_Text provided_:
--------------------
We Love You Hans Haffmans!
As I type, I hear on the radio the brass fanfare from the beginning of the final movement of Bartok's Concerto for Orchestra, alerting us that it's 11pm and time for our weekly broadcast of "Live! at the Concertgebouw". It's a good program with varied programs beautifully played by different ensembles.
But what we really like about the program is the announcer: Hans Haffmans. Shortly after the opening fanfare, we squeal with delight to hear "…this is Hans Haffmans." We love his voice, his radio personality, his commentary, his accent — the entire package. It's such a treat, when we've forgotten that it's getting late on Wednesday night, to have Hans to remind us.
We had clues that he was Dutch (like: the name of the program, for one), but we might have guessed. His English is beautiful, melodic, energetic, and precise, virtually accent-free except for a little tightness around the lips that one often hears from speakers whose native language is Germanic. Mind you, this is not a detriment at all. No, no, no, it just adds a tiny verbal quirk to his on-air persona, the salt in the cake that really brings up the taste. And — oh boy! — can he pronounce those difficult names of obscure European composers (names that sometimes tax the talents of our local announcers on the station we're listening to).* Like the best Swiss hoteliers, he seems comfortable with several languages.
--------------------
_Data supplied_:
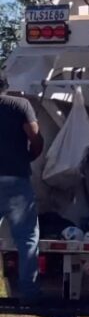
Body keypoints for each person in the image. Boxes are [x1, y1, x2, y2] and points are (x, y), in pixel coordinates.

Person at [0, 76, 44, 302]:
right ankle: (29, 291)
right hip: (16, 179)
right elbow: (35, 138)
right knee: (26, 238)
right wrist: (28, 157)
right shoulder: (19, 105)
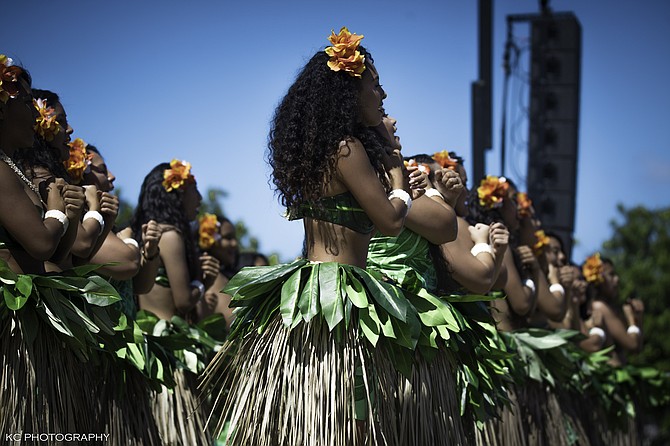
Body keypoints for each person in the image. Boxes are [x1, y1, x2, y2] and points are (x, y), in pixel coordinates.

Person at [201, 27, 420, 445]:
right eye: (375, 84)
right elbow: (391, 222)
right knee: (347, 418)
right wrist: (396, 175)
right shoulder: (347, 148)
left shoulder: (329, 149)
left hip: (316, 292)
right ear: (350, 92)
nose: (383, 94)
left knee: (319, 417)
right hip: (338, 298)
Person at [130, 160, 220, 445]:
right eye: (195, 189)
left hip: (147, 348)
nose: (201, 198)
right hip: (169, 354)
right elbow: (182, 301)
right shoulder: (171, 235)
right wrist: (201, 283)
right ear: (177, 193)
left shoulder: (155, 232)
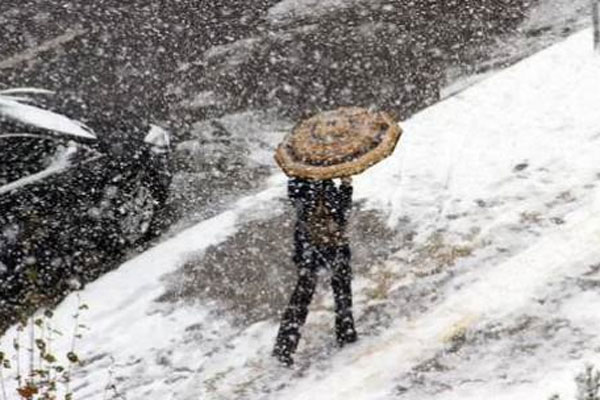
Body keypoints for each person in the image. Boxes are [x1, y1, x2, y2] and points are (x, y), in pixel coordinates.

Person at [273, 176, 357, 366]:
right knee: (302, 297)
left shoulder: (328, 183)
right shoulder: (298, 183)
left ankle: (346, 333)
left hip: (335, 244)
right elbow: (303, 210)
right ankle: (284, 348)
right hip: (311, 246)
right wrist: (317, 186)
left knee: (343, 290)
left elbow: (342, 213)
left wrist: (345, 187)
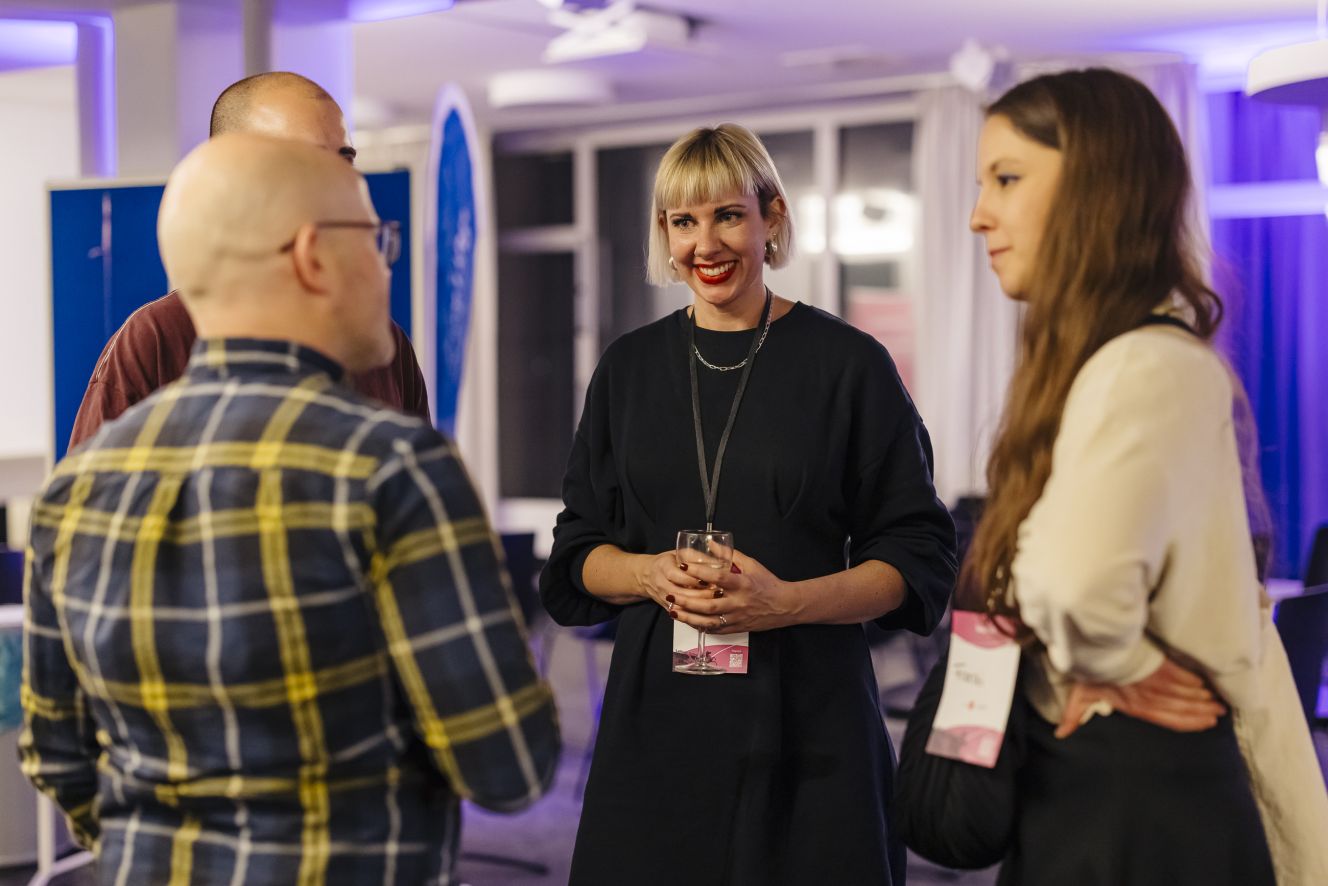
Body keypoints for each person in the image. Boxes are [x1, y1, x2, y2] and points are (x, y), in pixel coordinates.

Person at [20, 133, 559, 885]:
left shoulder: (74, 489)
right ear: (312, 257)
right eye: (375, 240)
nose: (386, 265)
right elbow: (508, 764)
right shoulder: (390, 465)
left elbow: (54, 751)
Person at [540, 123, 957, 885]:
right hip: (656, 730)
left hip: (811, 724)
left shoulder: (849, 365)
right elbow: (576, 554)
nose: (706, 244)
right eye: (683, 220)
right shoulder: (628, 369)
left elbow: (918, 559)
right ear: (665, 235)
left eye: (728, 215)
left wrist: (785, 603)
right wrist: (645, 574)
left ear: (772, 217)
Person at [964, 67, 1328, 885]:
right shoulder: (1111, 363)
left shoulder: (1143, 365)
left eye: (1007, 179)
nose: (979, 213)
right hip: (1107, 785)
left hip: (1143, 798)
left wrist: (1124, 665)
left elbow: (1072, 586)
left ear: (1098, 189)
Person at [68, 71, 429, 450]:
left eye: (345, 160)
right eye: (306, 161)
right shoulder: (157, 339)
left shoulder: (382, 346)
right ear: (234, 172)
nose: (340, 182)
--------------------
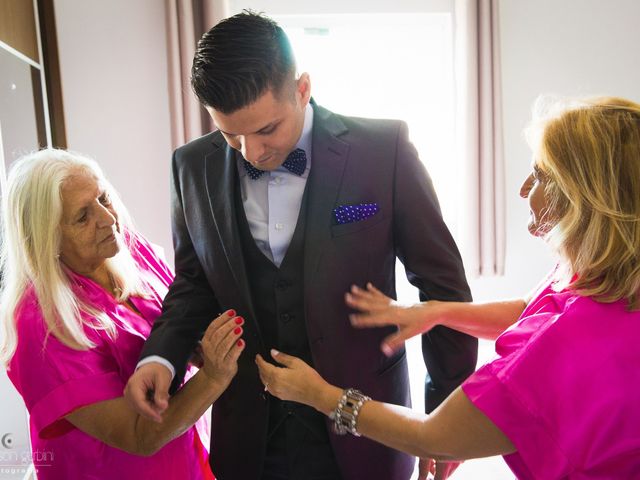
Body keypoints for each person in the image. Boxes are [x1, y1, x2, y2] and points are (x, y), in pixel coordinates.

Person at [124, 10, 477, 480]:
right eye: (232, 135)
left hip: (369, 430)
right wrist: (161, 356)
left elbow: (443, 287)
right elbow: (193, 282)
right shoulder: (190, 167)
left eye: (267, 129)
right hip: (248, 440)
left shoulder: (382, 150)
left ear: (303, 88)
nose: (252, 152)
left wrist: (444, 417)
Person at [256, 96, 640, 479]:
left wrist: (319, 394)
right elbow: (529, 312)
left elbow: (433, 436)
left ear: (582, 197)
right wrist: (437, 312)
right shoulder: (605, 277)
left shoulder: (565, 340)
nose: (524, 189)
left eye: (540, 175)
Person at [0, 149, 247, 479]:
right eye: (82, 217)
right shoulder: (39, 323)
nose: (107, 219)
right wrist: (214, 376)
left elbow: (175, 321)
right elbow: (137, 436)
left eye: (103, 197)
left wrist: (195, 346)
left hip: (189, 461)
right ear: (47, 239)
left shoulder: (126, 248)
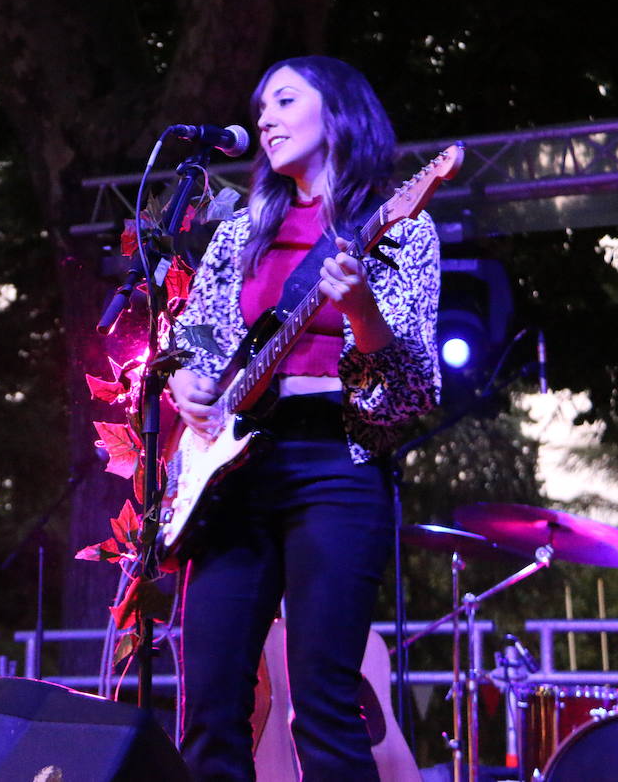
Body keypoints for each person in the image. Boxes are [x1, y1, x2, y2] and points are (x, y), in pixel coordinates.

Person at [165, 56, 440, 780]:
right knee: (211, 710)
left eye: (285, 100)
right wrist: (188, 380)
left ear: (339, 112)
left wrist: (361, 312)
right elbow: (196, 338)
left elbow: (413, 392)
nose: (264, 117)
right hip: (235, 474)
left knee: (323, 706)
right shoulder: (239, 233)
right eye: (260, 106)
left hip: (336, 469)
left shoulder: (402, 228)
--------------------
_Your assignment_:
In the text about Hans Haffmans, which piece of music does the brass fanfare that opens the broadcast come from? Answer from the text about Hans Haffmans alone.

_Written response_:
It comes from the beginning of the final movement of Bartok's Concerto for Orchestra.